In extreme form, therefore, aesthetic theory might posit that any film or work of art whose theme can be extracted and summarized—interpreted into words, that is—must be an artistic failure. Eliot, earlier in the same essay we have been discussing, asserts that "Qua work of art, the work of art cannot be interpreted; there is nothing to interpret[.]" One is reminded of the painter Francis Bacon quoting the ballerina Pavlova's response to a question about what her dance of the Dying Swan "means"—"if I could tell you," Bacon quotes her, "I wouldn't dance it." Bacon was saying that the same is true of his paintings—if they had a meaning that could be rendered in words, then they wouldn't need to be paintings.
I think, however, that this aesthetic theory goes too far. It is possible to have a theme that can be summarized meaningfully in words, but which gains greater texture through narrative drama, such that there is still value in portraying it in a film. In much the same way as a key insight from one's own psychological development may sound trite, or fail to move one's hearers, when one states it nakedly and devoid of context, but can acquire reality and profundity for oneself through a life experience that illustrates it—so too, a plot can put flesh on the bones of a bare theme, in a way that makes it live.
The problem with so many contemporary films, therefore, is not that they have themes that can be so easily summarized—it is that they are nothing but these themes.

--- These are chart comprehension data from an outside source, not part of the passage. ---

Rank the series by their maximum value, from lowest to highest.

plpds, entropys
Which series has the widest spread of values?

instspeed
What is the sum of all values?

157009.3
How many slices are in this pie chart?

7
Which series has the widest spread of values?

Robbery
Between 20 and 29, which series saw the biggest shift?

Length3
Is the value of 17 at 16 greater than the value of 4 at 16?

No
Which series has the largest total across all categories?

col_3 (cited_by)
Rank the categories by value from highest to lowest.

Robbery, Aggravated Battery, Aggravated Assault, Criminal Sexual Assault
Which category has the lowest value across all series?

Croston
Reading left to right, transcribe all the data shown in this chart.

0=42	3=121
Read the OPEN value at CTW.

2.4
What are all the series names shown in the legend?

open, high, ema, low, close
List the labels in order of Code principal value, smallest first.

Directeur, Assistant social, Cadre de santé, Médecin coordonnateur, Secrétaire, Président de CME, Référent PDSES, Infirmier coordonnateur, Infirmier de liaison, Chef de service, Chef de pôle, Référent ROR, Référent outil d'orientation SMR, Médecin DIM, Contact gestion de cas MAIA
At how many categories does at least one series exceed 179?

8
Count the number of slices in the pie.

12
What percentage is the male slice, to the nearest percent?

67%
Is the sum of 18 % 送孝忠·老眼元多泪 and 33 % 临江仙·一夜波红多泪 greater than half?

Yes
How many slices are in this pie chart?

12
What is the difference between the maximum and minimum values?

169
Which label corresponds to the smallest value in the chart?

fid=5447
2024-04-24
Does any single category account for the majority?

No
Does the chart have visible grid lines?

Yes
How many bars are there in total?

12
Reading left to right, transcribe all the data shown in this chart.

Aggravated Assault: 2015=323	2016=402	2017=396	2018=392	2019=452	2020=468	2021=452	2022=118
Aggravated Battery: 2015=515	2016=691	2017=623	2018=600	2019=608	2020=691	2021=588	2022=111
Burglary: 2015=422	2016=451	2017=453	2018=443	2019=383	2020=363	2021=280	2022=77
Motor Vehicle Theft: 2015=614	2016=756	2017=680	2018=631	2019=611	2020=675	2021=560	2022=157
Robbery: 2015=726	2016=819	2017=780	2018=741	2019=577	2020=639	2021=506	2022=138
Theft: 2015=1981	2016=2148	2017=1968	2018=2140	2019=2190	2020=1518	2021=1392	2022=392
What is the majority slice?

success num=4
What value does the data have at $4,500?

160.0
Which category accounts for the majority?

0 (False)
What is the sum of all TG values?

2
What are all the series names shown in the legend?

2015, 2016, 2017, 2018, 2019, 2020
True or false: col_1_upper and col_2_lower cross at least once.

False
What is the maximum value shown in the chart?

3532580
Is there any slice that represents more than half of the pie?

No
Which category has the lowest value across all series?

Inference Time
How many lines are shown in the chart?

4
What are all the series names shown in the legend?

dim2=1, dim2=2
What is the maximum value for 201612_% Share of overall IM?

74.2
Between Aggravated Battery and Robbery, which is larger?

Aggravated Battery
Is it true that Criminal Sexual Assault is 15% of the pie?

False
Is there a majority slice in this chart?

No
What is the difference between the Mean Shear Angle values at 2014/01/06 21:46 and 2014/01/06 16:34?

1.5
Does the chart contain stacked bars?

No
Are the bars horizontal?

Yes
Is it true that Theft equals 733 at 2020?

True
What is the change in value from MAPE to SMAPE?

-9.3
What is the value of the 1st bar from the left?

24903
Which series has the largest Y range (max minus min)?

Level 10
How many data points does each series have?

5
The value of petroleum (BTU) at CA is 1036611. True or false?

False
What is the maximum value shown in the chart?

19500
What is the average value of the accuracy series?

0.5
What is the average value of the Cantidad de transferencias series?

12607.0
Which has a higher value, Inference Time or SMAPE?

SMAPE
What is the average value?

Their characters serve as mouthpieces for the artist's main idea; thereby playing the exact same role as the friend who summarizes the key takeaways from the movie for you after seeing it. The film therefore defies interpretation for the exact opposite of the reason Eliot says the true work of art should defy interpretation: these films have already told you explicitly what they "mean" for you, leaving you no room for elaboration.
The theory of the "objective correlative" therefore gets us closer to understanding the problem than the theory of the uninterpretable work of art. It is perfectly fine—indeed, ideal—for a film to have a theme and for its characters to have realizations. It is even okay for them to tell us about them explicitly. But the realizations have to correspond in some way to the events of the film. We have to understand why what has just happened has led them to think in this new way. Otherwise, each realization is simply a miraculous creation ex nihilo, and we might as well have conjured it from thin air ourselves instead of watching a film about it.